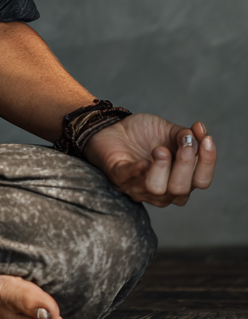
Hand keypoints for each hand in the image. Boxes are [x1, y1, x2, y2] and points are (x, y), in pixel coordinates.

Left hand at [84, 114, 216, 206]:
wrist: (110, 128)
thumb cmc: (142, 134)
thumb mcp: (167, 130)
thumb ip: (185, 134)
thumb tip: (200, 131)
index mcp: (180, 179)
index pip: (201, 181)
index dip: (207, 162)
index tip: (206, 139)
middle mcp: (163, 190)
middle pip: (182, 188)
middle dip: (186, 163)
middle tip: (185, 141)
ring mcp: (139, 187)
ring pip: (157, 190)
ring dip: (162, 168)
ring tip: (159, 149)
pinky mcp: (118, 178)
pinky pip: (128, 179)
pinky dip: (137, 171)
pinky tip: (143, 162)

---+---

## What you should do
Would you repeat, exactly and with nothing added, every line from the line containing "ring mcp: (139, 187)" through the last line of the records above?

## Result for this exercise
ring mcp: (139, 187)
ring pip: (157, 190)
ring dip: (162, 168)
ring tip: (159, 149)
pinky mcp: (118, 178)
pinky pip: (128, 179)
pinky dip: (137, 171)
pinky tip: (143, 162)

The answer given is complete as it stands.